INPUT MATERIAL below:

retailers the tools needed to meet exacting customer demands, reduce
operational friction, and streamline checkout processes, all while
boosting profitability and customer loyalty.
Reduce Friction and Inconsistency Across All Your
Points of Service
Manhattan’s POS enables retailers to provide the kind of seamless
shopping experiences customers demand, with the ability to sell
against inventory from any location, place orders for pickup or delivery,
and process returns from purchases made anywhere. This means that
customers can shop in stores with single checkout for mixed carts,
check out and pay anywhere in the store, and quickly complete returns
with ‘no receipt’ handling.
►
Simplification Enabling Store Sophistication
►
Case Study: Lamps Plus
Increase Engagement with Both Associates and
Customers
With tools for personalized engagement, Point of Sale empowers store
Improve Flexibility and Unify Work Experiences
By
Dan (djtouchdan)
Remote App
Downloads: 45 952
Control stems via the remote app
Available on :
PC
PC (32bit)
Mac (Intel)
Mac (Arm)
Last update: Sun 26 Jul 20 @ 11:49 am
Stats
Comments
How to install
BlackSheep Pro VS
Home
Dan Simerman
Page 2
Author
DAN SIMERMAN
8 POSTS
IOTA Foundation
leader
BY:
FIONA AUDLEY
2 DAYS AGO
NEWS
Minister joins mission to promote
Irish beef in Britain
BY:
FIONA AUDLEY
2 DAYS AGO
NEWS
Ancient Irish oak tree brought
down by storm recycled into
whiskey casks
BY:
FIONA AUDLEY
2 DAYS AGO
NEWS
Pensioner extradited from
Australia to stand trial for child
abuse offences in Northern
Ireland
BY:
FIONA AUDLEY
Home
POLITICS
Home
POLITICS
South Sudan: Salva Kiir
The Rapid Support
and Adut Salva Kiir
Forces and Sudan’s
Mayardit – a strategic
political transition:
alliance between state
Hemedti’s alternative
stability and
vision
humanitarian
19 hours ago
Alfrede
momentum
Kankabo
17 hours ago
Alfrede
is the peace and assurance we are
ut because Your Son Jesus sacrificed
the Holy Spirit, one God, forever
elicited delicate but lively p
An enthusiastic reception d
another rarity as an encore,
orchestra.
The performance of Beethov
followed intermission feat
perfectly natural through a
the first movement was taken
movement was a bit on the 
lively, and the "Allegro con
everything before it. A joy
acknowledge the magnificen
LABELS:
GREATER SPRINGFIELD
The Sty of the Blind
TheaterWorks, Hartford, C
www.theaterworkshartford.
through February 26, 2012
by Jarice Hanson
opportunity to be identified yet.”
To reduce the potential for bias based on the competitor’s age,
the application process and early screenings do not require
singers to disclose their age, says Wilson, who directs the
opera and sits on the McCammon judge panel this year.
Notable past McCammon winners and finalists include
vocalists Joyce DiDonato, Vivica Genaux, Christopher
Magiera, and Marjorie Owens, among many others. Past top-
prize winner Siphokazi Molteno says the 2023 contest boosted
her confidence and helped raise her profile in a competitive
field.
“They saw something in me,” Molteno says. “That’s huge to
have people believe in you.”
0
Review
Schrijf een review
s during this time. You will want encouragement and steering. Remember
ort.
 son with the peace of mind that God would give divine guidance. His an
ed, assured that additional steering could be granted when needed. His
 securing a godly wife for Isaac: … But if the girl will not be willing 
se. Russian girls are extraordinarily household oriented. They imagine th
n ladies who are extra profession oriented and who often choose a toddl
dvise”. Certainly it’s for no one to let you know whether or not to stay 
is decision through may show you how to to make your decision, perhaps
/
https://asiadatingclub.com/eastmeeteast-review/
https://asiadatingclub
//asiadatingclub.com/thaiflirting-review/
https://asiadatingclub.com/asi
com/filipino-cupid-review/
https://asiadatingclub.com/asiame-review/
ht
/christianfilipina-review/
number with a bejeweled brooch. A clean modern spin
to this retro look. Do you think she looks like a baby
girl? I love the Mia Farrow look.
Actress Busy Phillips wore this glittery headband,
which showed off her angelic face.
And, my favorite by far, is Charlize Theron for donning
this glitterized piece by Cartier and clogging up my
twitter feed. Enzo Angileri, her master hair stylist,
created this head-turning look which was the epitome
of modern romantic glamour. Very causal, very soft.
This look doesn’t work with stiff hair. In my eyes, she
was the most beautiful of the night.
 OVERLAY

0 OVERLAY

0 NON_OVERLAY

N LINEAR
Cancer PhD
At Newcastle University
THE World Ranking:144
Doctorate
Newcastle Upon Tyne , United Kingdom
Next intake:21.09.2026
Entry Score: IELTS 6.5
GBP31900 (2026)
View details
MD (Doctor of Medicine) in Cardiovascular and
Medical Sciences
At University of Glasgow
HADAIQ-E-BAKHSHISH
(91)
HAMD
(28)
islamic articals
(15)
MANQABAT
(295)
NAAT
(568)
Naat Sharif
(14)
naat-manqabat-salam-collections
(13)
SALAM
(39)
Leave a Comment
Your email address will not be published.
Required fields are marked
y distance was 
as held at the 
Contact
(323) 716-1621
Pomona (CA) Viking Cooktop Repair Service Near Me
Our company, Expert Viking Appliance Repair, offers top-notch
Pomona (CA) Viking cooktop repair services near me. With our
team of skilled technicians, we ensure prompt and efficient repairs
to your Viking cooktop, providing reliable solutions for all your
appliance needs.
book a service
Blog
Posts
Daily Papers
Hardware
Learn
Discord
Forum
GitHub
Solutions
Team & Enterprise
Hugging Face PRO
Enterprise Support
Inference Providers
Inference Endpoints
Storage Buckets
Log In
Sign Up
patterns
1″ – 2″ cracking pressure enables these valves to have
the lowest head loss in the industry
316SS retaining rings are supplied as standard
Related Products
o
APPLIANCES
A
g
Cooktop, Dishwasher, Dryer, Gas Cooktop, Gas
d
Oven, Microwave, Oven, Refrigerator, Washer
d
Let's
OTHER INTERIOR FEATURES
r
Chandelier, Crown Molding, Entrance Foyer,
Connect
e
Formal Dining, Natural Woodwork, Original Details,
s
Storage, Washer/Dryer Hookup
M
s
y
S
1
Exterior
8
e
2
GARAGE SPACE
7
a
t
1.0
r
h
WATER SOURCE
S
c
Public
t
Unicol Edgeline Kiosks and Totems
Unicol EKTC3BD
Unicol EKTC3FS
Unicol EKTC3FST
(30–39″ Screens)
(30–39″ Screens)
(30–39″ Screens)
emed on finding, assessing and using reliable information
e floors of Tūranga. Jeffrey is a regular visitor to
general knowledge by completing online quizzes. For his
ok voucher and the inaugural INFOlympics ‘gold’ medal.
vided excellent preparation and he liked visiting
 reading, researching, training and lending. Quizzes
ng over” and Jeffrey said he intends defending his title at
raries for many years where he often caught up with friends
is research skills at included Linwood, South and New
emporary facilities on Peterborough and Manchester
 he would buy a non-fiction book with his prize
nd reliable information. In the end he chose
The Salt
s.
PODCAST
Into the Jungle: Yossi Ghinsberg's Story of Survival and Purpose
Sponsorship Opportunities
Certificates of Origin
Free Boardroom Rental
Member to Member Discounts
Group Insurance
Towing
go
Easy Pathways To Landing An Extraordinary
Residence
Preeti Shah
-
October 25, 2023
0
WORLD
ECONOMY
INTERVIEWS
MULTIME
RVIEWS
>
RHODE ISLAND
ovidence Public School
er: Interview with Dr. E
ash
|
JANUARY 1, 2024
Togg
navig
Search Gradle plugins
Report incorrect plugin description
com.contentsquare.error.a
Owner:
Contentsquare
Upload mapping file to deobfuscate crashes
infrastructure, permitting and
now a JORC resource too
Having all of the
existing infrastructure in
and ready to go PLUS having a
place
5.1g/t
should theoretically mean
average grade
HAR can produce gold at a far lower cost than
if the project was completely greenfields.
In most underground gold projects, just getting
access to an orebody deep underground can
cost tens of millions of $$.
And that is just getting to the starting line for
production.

End of INPUT MATERIAL.

__WORK ITEM__. Above are the records. Identify each line that contains the word "University".

__WRITTEN ANSWER__.
At Newcastle University
At University of Glasgow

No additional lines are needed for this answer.